### WHAT YOU NEED TO DO
Please list every person named in the news report on Maryland's snow emergency, along with the title or role the report gives each.

### EXTRACT PROVIDED
⟨

ANNAPOLIS – Maryland’s snow emergency will continue through next week, Gov. Robert Ehrlich said Thursday in a wide-ranging news conference where he also announced an end to most drought restrictions, a major smallpox vaccination initiative and the appointment of his top campaign fund-raiser to the Board of Regents.
Ehrlich declared a state of emergency Sunday, after a series of storms dumped more than 2 feet of snow on much of the state. Before he lifts the restrictions, which qualify the state for federal relief, he is awaiting approval of federal funding.
Although most main roads are cleared and life is returning to normal, maintaining the state of emergency will help the cleanup, said State Adjutant Gen. Bruce Tuxill, head of the Maryland National Guard. The Guard will continue to assist with snow removal efforts while the state of emergency is in effect, he said.
The emergency declaration could be lifted by Monday, said Donald Keldsen, Maryland Emergency Management Agency director.

⟩

### DATA EXTRACTS
⟨

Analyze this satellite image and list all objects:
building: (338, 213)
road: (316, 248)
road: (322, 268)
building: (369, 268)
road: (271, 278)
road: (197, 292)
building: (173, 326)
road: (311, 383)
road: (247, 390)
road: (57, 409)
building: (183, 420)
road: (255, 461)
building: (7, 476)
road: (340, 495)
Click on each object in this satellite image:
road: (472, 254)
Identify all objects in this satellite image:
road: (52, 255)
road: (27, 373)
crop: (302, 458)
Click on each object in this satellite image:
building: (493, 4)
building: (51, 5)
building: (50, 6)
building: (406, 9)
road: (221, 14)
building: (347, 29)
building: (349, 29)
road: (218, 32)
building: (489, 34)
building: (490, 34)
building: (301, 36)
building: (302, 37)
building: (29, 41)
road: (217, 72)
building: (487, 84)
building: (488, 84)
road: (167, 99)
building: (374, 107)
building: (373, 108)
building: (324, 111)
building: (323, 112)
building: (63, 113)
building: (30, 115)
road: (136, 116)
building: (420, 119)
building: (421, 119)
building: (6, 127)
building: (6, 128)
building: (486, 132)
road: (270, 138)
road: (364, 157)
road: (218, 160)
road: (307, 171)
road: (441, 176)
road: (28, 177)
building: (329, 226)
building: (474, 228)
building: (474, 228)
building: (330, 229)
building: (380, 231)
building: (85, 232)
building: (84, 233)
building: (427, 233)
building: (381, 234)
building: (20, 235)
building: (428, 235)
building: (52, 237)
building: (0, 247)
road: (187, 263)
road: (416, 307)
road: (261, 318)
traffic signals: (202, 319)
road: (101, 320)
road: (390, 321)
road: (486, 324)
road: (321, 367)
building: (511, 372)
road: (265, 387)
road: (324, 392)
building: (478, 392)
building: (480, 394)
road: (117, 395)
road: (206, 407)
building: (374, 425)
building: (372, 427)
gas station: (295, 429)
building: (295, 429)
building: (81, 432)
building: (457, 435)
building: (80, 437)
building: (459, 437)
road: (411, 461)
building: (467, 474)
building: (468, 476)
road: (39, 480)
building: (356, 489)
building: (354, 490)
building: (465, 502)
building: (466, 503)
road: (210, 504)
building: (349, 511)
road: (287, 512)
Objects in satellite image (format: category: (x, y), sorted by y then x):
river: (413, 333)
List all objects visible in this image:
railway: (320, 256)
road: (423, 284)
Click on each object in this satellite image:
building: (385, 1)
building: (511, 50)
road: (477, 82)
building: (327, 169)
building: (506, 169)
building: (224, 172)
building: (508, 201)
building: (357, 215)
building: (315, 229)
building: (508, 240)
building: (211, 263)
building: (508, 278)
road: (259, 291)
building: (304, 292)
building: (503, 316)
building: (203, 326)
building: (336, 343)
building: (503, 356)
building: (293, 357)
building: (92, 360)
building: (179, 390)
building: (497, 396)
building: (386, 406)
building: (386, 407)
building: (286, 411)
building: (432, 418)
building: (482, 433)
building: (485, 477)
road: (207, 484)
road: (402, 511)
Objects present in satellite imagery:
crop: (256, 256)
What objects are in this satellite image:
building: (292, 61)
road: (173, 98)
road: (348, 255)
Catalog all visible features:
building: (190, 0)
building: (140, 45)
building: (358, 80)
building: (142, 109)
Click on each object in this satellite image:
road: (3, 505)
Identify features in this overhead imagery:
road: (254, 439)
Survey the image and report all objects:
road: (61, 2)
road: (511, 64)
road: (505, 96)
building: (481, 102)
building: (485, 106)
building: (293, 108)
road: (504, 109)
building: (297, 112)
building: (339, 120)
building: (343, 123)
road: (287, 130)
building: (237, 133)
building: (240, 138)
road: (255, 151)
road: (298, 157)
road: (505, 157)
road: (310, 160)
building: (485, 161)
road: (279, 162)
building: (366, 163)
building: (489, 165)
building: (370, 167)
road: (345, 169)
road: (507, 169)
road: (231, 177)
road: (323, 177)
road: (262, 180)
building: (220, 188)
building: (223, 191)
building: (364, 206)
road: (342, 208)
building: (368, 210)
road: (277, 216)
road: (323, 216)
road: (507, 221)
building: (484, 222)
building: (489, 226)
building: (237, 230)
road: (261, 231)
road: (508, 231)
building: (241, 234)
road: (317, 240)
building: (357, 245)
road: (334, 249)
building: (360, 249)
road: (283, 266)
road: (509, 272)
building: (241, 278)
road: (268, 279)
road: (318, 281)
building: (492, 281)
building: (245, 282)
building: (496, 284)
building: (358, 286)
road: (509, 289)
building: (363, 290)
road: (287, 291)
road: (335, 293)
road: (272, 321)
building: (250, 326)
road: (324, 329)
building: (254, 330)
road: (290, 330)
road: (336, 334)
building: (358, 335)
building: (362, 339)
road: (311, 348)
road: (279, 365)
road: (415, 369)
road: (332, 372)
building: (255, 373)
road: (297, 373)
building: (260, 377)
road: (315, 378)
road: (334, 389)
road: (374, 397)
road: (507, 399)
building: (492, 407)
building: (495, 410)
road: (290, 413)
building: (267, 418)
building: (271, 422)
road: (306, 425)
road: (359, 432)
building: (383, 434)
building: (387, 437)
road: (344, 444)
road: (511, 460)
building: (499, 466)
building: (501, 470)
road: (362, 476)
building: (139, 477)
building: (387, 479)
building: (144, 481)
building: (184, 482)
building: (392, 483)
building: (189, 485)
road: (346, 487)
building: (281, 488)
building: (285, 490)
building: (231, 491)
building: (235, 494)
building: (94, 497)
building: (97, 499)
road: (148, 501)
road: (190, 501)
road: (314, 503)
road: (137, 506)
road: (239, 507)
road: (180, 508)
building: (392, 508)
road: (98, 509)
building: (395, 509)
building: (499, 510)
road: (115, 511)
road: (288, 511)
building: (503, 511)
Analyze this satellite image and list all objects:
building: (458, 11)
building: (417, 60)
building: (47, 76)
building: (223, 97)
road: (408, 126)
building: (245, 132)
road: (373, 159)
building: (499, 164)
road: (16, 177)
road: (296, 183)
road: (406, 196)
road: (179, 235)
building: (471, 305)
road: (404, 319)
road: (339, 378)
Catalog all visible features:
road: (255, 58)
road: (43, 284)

⟩

### RESPONSE
- Robert Ehrlich: governor (Gov.)
- Bruce Tuxill: State Adjutant General, head of the Maryland National Guard
- Donald Keldsen: Maryland Emergency Management Agency director